This March marks sixteen years since the U.S. premier of the critically acclaimed sitcom, The Office. If you're anything like this super fan, you've been been watching the show ever since. Although I don't think I will ever get tired of re-watching the shenanigans of the Dunder Mifflin crew, I've been told that sometimes it's good to try new things. Here are a few new suggestions of books that can help to fill that Michael Scott-shaped hole in your heart.
The Office by Andy Greene has what every true Office fan has wanted since the show's finale: a detailed oral history of the show as told by the creators, writers and performers. Rolling Stone writer Andy Greene takes fans behind the scenes with untold stories and exhaustive research in this surprising and nostalgic read.
If you are a fan of The Office and haven't read Mindy Kaling's Is Everyone Hanging Out Without Me? (and Other Concerns), are you really a fan? You may know Kaling from her role as Kelly Kapoor on the show, but she also worked as co-executive producer and writer of 22 episodes. The wit and hilarity she brought to the show carries over to her memoir. She discusses everything, including her experience writing for The Office. And if you end up enjoying her first book, why not try the second: Why Not Me?

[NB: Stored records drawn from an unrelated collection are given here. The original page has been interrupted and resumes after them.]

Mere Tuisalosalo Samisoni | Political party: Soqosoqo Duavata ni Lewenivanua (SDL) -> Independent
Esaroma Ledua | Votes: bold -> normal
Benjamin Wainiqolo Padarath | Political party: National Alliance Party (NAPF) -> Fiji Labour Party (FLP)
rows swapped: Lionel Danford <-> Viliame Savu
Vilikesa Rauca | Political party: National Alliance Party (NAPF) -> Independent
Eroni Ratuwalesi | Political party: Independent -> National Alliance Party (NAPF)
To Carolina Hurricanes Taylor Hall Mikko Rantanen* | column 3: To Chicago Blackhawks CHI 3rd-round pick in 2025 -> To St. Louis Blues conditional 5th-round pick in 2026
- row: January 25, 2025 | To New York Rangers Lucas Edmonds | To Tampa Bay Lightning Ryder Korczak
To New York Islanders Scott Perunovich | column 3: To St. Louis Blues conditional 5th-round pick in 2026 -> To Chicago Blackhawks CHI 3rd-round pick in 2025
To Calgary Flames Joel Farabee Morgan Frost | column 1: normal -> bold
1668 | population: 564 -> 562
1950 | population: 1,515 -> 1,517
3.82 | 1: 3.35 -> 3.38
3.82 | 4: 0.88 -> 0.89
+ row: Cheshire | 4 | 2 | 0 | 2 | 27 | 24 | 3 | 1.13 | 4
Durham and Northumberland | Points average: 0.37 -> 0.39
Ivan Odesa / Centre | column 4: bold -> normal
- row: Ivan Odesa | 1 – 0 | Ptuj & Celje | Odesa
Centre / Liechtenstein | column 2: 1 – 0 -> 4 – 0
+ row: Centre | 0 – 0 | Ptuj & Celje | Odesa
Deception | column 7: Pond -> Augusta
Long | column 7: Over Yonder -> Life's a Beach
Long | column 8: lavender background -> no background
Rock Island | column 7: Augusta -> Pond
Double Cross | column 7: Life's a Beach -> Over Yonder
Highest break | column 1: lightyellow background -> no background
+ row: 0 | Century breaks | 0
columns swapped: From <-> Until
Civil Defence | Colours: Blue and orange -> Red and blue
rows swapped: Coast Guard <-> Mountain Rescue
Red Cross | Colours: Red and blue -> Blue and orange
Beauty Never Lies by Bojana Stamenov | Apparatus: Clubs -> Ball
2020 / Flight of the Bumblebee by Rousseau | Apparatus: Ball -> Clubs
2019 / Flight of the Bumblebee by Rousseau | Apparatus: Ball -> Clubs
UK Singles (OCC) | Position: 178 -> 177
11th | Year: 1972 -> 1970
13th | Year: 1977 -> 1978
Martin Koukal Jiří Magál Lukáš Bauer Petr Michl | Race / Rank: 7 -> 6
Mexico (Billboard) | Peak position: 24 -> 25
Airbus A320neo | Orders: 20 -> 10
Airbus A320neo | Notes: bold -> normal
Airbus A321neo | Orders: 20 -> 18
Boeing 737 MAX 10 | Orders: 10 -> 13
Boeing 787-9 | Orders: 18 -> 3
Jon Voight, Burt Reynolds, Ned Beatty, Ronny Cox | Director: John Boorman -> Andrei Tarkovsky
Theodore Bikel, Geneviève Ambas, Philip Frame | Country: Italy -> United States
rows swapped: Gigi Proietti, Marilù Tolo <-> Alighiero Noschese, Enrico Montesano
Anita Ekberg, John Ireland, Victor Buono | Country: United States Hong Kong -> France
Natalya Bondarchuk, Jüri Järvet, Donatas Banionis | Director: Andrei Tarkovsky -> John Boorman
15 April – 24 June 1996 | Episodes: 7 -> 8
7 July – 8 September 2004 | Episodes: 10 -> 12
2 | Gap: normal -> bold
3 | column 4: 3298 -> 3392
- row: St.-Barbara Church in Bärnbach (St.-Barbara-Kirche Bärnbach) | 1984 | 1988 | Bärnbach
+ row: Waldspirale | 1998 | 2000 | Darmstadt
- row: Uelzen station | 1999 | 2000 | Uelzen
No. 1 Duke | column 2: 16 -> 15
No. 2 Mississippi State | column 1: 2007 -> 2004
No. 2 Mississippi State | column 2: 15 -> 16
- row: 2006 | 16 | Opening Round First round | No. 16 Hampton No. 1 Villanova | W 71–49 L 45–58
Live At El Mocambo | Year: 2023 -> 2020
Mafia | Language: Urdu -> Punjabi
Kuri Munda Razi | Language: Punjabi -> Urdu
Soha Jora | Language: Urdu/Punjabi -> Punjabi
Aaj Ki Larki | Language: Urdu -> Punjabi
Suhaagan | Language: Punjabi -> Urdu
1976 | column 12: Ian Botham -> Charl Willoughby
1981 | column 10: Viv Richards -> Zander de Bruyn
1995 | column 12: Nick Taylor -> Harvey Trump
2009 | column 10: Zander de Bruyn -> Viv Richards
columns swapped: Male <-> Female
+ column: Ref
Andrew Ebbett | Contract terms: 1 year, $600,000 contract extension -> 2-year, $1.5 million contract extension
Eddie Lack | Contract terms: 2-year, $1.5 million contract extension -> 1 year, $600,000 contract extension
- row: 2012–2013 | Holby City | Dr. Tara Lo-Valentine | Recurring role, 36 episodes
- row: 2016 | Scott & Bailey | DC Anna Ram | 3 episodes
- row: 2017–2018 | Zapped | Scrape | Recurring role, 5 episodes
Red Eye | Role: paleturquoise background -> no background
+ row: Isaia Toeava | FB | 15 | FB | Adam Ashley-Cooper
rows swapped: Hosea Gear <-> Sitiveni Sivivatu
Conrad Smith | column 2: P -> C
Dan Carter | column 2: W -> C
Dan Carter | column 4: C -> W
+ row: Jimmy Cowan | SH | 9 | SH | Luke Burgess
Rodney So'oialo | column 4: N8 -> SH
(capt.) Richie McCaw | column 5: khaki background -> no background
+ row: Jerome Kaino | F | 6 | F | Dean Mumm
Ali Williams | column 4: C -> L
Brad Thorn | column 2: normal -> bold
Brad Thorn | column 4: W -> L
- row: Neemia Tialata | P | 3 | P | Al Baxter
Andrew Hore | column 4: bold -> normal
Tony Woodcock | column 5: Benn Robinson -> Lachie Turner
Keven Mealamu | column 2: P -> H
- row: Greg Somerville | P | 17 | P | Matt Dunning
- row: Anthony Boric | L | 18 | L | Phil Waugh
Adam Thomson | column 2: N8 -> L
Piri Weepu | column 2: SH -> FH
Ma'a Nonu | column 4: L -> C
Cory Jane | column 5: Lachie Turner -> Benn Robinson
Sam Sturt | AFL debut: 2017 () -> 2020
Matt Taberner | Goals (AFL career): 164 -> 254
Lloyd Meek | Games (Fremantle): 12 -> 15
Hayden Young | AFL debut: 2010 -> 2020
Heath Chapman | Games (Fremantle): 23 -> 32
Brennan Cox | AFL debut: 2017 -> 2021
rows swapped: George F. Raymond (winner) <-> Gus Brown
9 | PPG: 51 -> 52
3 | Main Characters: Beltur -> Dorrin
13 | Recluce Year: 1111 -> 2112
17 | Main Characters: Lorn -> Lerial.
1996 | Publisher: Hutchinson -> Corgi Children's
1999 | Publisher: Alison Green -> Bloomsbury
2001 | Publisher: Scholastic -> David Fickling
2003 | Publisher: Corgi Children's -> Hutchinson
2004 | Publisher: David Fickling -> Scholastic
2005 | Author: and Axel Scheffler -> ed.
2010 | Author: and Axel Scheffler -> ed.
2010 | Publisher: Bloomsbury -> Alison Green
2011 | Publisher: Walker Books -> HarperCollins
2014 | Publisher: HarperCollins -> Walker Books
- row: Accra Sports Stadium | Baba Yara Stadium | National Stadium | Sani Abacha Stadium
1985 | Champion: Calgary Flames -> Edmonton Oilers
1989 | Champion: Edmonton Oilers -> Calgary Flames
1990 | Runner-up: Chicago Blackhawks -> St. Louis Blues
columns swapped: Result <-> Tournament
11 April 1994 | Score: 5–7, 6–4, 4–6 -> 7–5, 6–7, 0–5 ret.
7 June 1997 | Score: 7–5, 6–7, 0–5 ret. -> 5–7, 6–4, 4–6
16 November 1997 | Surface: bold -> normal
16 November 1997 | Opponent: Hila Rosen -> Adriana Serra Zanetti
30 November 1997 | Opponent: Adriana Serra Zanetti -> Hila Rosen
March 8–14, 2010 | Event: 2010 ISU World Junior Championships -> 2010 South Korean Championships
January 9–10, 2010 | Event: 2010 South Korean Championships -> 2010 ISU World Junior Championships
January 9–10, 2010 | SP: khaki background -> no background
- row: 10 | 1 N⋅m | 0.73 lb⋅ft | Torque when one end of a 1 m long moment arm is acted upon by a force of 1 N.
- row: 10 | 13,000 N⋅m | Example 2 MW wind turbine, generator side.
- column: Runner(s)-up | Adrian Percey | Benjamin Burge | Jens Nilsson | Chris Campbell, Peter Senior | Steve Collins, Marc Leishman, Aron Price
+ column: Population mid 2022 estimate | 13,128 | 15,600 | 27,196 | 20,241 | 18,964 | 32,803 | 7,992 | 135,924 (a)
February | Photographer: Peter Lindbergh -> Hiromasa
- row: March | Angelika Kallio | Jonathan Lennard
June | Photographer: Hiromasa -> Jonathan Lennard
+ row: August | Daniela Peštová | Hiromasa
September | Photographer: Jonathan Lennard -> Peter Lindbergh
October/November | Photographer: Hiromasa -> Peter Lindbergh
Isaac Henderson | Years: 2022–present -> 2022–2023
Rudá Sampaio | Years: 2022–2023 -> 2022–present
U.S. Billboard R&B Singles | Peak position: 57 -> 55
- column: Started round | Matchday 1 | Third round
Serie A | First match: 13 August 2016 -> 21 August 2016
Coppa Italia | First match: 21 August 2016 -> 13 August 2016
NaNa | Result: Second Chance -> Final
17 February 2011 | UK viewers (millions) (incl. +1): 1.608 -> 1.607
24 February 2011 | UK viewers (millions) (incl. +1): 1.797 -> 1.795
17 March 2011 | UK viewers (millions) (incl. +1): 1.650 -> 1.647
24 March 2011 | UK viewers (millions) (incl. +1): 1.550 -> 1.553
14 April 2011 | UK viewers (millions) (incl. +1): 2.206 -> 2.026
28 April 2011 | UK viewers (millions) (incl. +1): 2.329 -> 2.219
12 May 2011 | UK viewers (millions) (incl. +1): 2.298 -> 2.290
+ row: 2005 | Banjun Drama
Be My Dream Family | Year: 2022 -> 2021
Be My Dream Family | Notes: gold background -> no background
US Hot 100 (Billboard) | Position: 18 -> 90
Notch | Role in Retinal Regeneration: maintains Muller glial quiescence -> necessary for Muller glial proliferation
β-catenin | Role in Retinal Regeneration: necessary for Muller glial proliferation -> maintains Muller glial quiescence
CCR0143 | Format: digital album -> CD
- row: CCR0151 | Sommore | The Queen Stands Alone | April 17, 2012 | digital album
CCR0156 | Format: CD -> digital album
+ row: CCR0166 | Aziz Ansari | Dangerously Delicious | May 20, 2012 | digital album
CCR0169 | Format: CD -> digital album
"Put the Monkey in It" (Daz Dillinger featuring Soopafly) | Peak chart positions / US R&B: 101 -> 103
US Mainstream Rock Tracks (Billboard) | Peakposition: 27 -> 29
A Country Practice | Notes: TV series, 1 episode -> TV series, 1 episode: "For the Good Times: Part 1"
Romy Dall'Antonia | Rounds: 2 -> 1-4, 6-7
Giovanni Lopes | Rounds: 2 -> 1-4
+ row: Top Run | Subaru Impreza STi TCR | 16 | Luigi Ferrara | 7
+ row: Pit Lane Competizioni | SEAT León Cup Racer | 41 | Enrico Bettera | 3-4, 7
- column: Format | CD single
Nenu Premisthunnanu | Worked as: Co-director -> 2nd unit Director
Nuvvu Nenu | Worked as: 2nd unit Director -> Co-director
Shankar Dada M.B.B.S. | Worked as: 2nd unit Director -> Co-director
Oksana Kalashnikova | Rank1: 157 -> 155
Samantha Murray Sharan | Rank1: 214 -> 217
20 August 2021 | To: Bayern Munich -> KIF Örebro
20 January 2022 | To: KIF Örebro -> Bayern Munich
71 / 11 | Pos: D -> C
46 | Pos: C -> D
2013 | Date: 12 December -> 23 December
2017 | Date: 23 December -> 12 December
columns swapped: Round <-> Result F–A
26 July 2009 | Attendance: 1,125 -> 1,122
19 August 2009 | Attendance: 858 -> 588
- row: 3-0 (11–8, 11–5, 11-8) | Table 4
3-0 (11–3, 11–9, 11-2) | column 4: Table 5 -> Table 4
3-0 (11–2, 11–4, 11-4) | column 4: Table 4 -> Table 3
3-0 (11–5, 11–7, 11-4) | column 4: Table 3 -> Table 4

Fans of the character Dwight Schrute should absolutely check out The Bassoon King by Rainn Wilson. Although Wilson is not the character he portrayed on TV, his memoir has "Dwight vibes" and offers fans a chance to get to know the performer behind one of TV's most interesting characters.
One More Thing is a collection of fictional stories by B.J. Novak, another alumnus of The Office writers room. Playfully funny, sharp-witted, and completely unique, Novak never ceases to keep reader entertained with his one-of-a-kind stories.
Then We Came to the End by Joshua Ferris was not written by or affiliated with anyone from The Office, but it is about people who work in one. Full of office gossip, secret romances, and elaborate pranks, this book has everything you love about the series and more.
Cubed by Nikil Saval offers readers a comprehensive social and cultural history of the white-collar workplace. If you enjoyed the satirical take of the American office space shown on TV, Saval's detailed history on how that all came to be will fascinate you.